I also just received some of Phrozen’s 8K resin, so I’m going to find a detailed figure to print out to really test the details.

Sean
 
Finé

View attachment 1540939

Pretty impressed with the Mega 8K so far. This was a custom mix of 50% Elegoo’s ABS-like resin (which I’ve never used before) and Siraya Tech’s Tenacious resin. I had to customize the exposure settings, but it seemed to work well.

I also just received some of Phrozen’s 8K resin, so I’m going to find a detailed figure to print out to really test the details.

Sean
How was the flexibility of your print ?
50/50 with tenacious seems a lot
I usually use 80 abs like to 20 tenacious and have an acceptable finish on my models
Never anything that long so I’m curious before I do some longer prints
 
How was the flexibility of your print ?

= = = =

#### Instructions
A. Restate word for word the part of the text about resin printing that opens with the words containing "Pretty impressed with" and closes with "to work well.".
B. Select each line of the rows that contains the string "bottom", treating uppercase and lowercase as different.

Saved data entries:
= = = =

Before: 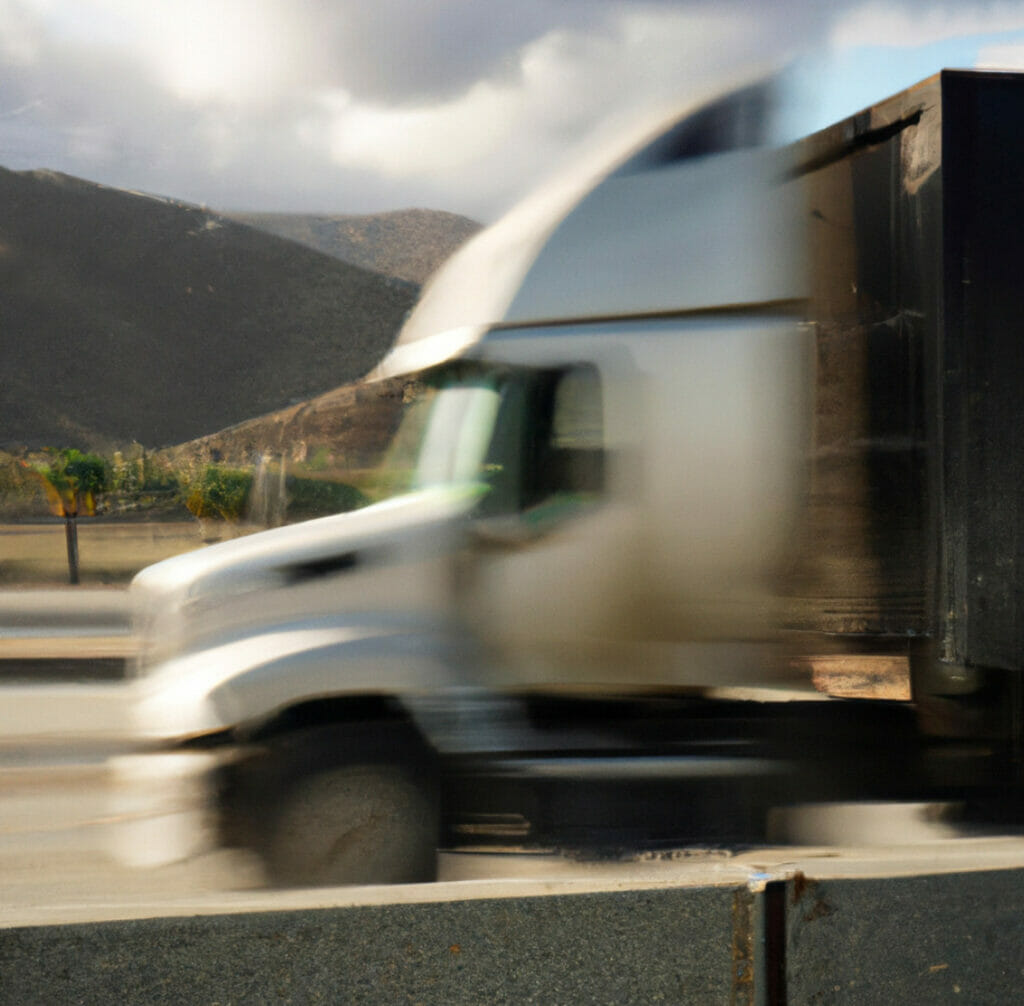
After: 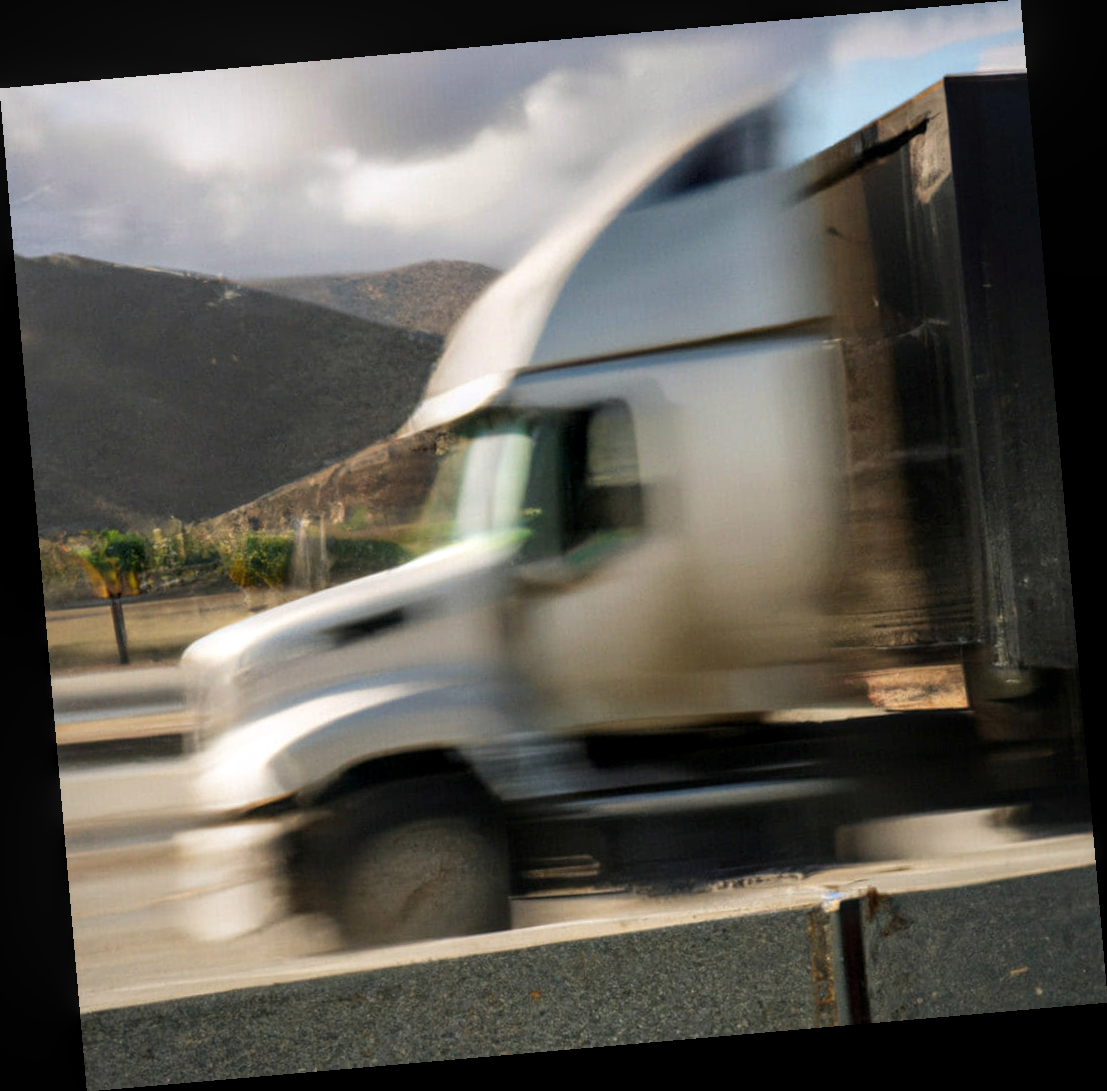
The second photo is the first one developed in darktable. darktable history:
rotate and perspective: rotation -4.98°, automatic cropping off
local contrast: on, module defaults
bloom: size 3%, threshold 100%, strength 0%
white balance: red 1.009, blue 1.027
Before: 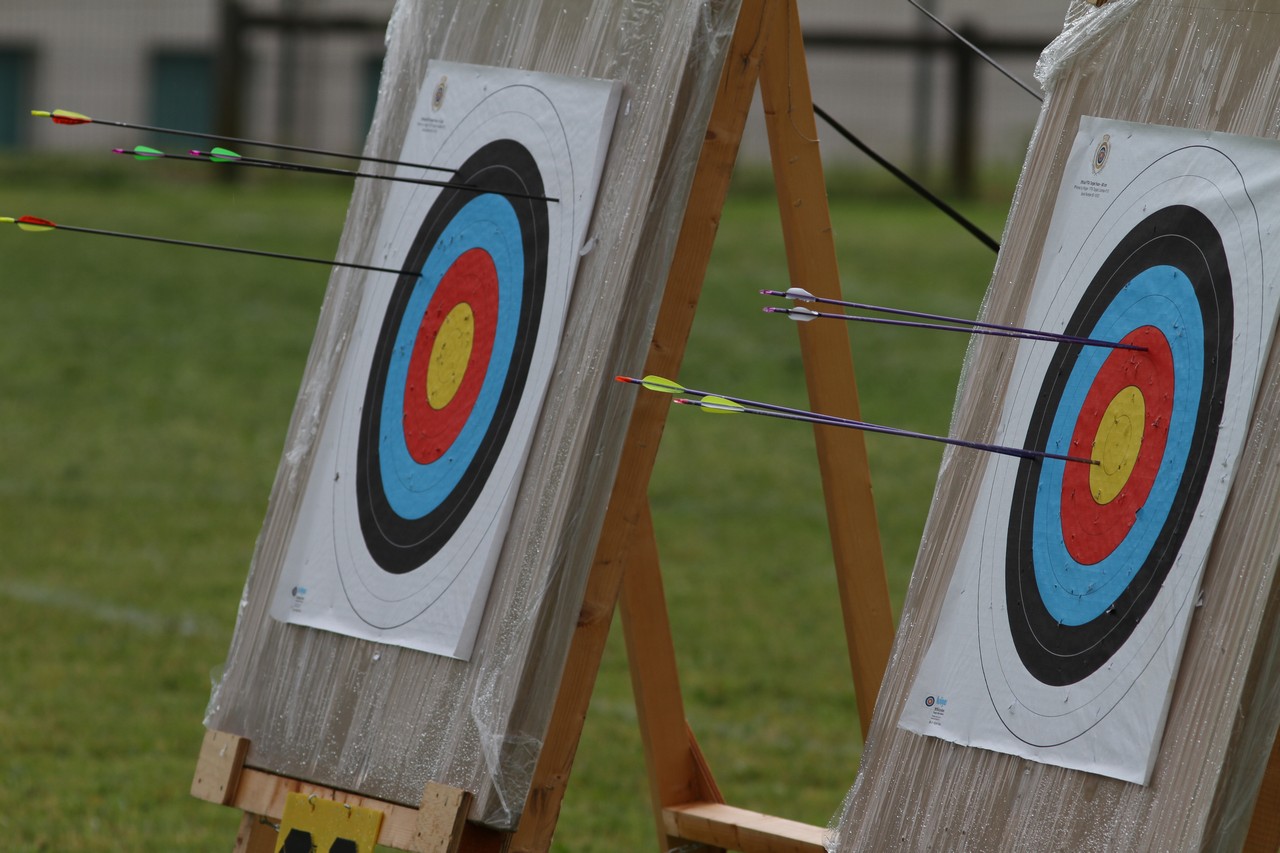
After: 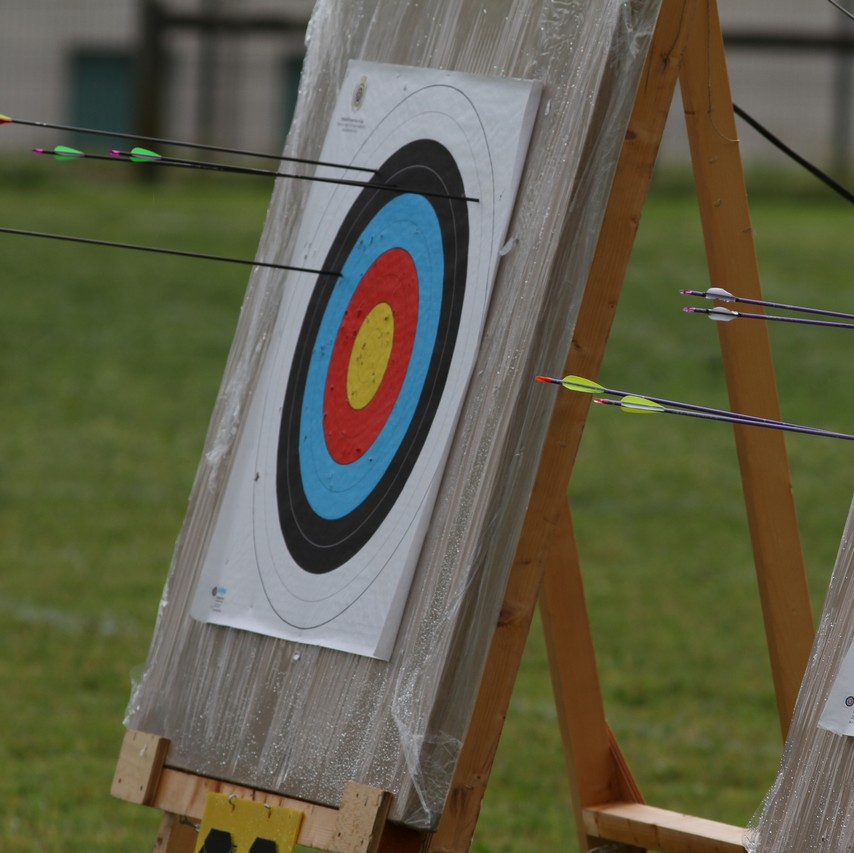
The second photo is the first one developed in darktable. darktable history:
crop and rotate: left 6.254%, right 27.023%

= = = =

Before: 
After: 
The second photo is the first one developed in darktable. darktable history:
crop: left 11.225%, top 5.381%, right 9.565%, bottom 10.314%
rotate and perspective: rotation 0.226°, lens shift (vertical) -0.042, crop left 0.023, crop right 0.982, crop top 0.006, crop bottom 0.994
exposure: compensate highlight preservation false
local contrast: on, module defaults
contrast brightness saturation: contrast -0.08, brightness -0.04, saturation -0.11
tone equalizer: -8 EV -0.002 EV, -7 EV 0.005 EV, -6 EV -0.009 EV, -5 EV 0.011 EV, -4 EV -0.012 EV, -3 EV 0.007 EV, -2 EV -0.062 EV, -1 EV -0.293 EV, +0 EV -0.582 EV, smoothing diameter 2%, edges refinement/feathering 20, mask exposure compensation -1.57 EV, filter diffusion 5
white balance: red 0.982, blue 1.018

= = = =

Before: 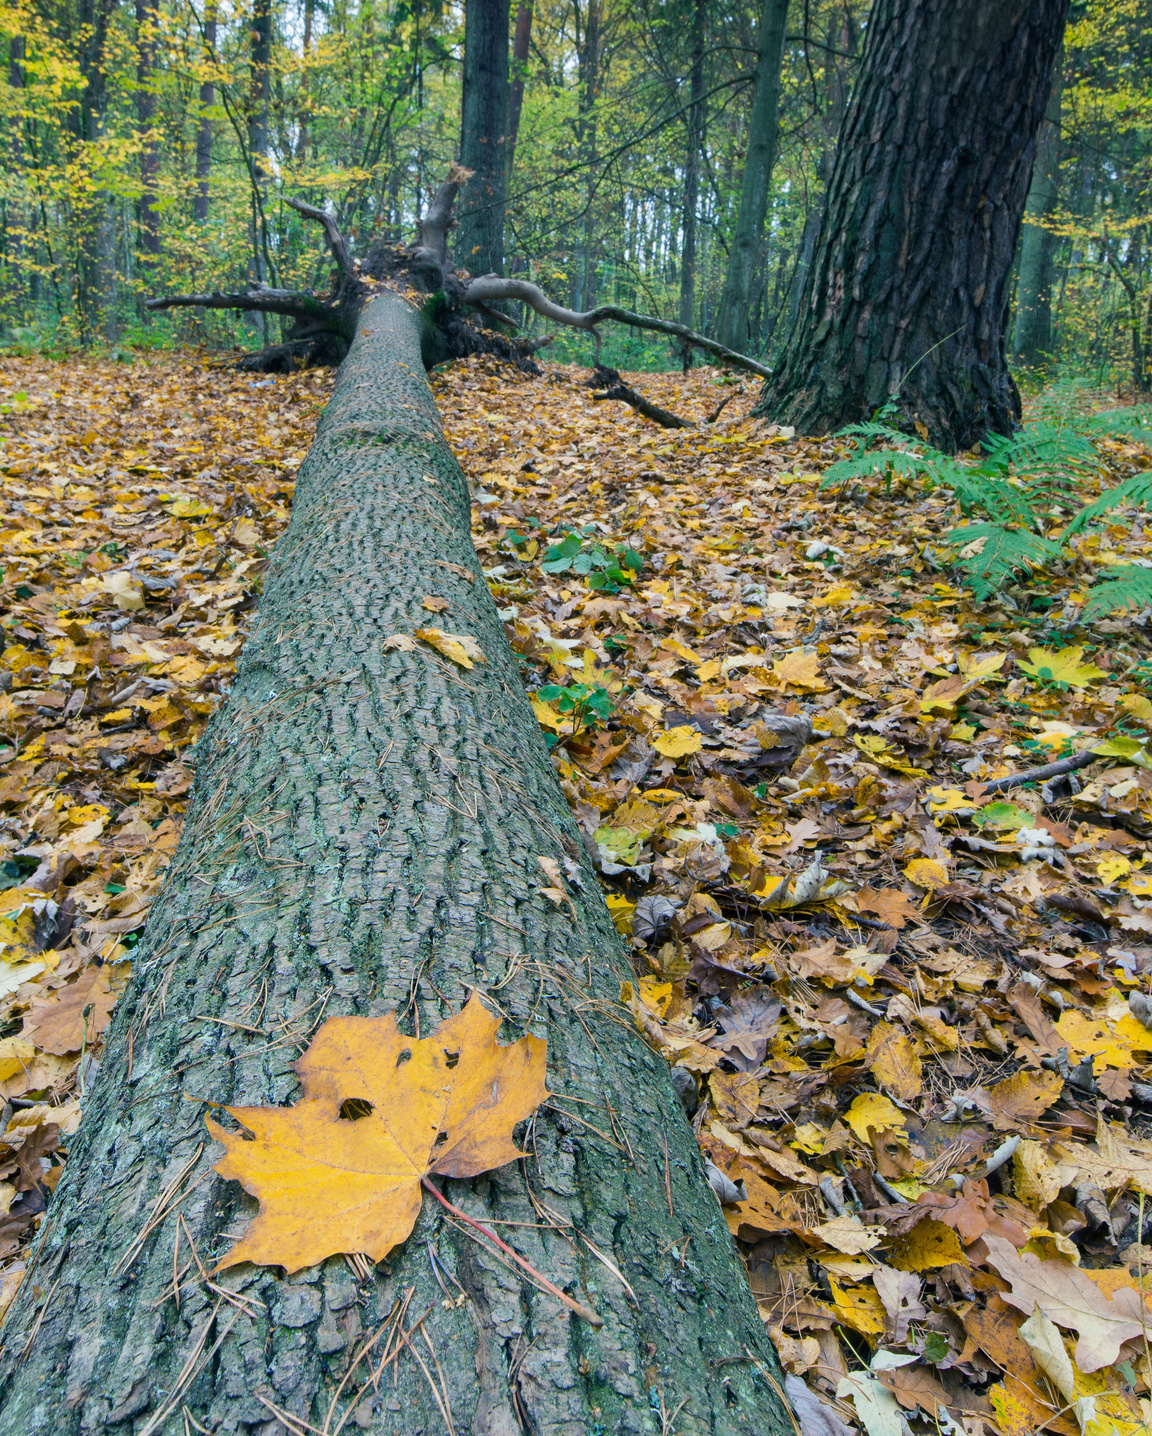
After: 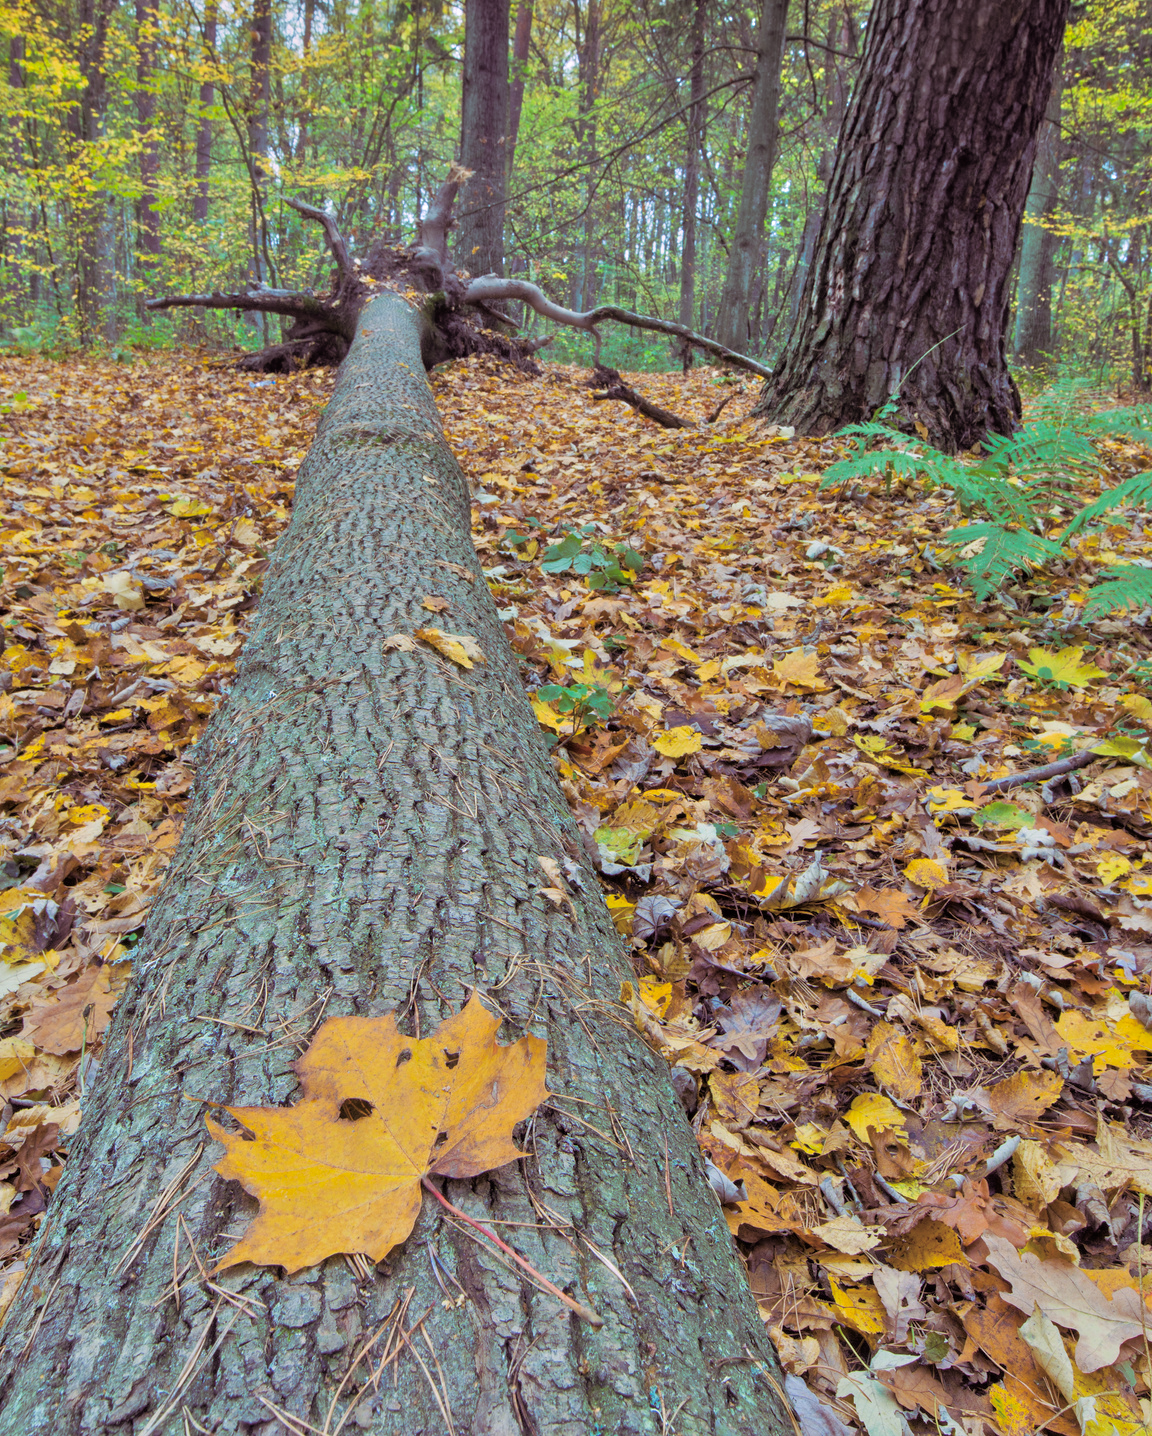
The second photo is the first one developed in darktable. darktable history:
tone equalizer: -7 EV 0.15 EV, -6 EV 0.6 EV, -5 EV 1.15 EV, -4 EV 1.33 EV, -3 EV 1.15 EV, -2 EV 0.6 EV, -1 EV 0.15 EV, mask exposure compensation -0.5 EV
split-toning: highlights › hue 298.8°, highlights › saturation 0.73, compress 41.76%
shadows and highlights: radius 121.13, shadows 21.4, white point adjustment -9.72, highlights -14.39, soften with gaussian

= = = =

#### Response list
A.
Pretty impressed with the Mega 8K so far. This was a custom mix of 50% Elegoo’s ABS-like resin (which I’ve never used before) and Siraya Tech’s Tenacious resin. I had to customize the exposure settings, but it seemed to work well.

B.
crop: left 11.225%, top 5.381%, right 9.565%, bottom 10.314%
rotate and perspective: rotation 0.226°, lens shift (vertical) -0.042, crop left 0.023, crop right 0.982, crop top 0.006, crop bottom 0.994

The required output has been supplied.